Mechanochemistry of Bacterial Cell Wall Growth

细菌细胞壁生长的机械化学

• 批准号: 1361987
• 负责人: Charles Wolgemuth
• 金额: $ 40万
• 依托单位: University of Arizona
• 依托单位国家: 美国
• 项目类别: Standard Grant
• 财政年份: 2014
• 资助国家: 美国
• 起止时间: 2014-06-01 至 2018-05-31
• 项目状态: 已结题
• 来源: https://www.nsf.gov/awardsearch/showAward?AWD_ID=1361987&HistoricalAwards=false
• 关键词: Mechanochemistry; Bacterial; Cell; Wall; Growth

The research objective of this award is to use a combination of optical microscopy, computational and micromanipulation tools to investigate the mechanics of bacterial cell wall growth. This investigation will add significantly to the understanding of the interplay between physics and chemistry at the bacterial cell level and enhance our ability to manipulate cell structure and function by revealing principles of bacterial shape and mechanics. This research is at the interface of physics, chemistry, biology, and engineering, thereby spanning a diverse and broad range of scientific disciplines. The work will provide new avenues into biomechano-chemistry and may also lead to new paradigms in nano-engineering. The educational plan will train students to develop quantitative understandings of the role of solid mechanics and chemical kinetics in microbial biology. In addition, this work will help foster the partnership between the awardee's institution and a non-PhD-focused physics program to provide underrepresented minorities with summer research experience and act as a bridge to graduate school.This research project will develop and test a multiscale model for bacterial growth and shape maintenance. The mechanisms underlying this process remain enigmatic, even though many of the molecular players are now known. Bacterial shape is considered to be important for the function of the bacteria. Therefore, this project will explore the biophysics of an interesting material while also being informative on the mechanisms that bacteria use to create and maintain their shapes. Furthermore, this research will develop a multi-scale approach for determining how molecular-level interactions produce bulk material properties. Studies conducted under this award will use atomic force microscopy and optical trapping techniques to apply prescribed forces to growing bacteria. The consequences on the shape and growth rate will then be compared to the multi-scale computational model that will be developed to determine how mechanical forces affect the biochemistry of cell wall synthesis.

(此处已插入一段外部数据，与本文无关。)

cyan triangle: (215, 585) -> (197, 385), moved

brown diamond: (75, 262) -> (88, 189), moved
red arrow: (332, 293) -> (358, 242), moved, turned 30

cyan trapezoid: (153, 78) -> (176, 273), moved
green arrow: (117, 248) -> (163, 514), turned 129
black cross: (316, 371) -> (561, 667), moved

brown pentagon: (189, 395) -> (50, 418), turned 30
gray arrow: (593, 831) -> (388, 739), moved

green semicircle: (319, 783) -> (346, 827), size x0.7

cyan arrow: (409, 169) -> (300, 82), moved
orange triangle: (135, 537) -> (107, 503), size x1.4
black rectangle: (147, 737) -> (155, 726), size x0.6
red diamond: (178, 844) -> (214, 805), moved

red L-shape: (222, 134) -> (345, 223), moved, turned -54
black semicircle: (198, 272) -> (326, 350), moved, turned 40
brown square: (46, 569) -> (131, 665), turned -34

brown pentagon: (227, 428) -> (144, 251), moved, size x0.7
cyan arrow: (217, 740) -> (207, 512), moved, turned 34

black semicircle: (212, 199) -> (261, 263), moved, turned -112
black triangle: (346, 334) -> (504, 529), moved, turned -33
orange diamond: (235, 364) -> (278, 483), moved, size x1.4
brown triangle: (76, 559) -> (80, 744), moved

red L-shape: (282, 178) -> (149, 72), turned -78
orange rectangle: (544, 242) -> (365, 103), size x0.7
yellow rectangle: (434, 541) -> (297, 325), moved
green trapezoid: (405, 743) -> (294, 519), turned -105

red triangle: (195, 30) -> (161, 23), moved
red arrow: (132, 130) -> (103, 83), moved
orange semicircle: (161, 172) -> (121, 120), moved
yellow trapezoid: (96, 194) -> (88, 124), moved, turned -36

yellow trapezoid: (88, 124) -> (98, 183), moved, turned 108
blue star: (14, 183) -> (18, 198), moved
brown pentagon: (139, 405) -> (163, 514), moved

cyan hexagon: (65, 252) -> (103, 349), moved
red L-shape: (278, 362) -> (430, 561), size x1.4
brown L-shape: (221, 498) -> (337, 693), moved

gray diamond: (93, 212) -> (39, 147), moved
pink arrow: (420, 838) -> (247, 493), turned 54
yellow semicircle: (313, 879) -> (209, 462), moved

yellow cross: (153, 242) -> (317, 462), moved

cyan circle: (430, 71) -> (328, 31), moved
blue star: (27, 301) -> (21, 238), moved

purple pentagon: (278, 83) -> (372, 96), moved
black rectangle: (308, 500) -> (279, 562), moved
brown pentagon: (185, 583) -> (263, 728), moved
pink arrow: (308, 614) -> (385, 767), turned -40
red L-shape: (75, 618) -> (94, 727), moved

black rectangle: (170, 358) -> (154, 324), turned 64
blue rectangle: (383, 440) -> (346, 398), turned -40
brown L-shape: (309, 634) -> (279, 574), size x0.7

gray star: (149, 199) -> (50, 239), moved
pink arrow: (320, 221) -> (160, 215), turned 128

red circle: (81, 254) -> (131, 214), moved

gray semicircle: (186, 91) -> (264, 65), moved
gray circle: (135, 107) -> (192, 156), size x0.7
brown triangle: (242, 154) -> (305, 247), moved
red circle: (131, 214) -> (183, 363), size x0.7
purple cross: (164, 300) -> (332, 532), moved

该奖项的研究目标是使用光学显微镜，计算和显微操作工具的组合来研究细菌细胞壁生长的机制。这项研究将大大增加对细菌细胞水平上物理和化学之间相互作用的理解，并通过揭示细菌形状和力学原理来增强我们操纵细胞结构和功能的能力。这项研究是在物理，化学，生物学和工程的接口，从而跨越了多样化和广泛的科学学科。这项工作将为生物力学化学提供新的途径，也可能导致纳米工程的新范例。 该教育计划将培养学生对固体力学和化学动力学在微生物生物学中的作用的定量理解。此外，这项工作将有助于促进获奖者的机构和非博士重点物理计划之间的伙伴关系，为代表性不足的少数民族提供暑期研究经验，并作为研究生院的桥梁。该研究项目将开发和测试细菌生长和形状维持的多尺度模型。 这一过程背后的机制仍然是个谜，尽管许多分子参与者现在已经知道了。 细菌的形状被认为对细菌的功能很重要。 因此，该项目将探索一种有趣材料的生物物理学，同时还将提供有关细菌用于创建和保持其形状的机制的信息。 此外，这项研究将开发一种多尺度方法来确定分子水平的相互作用如何产生大块材料的特性。根据该奖项进行的研究将使用原子力显微镜和光学捕获技术，将规定的力量应用于生长的细菌。 然后将形状和生长速率的结果与将开发的多尺度计算模型进行比较，以确定机械力如何影响细胞壁合成的生物化学。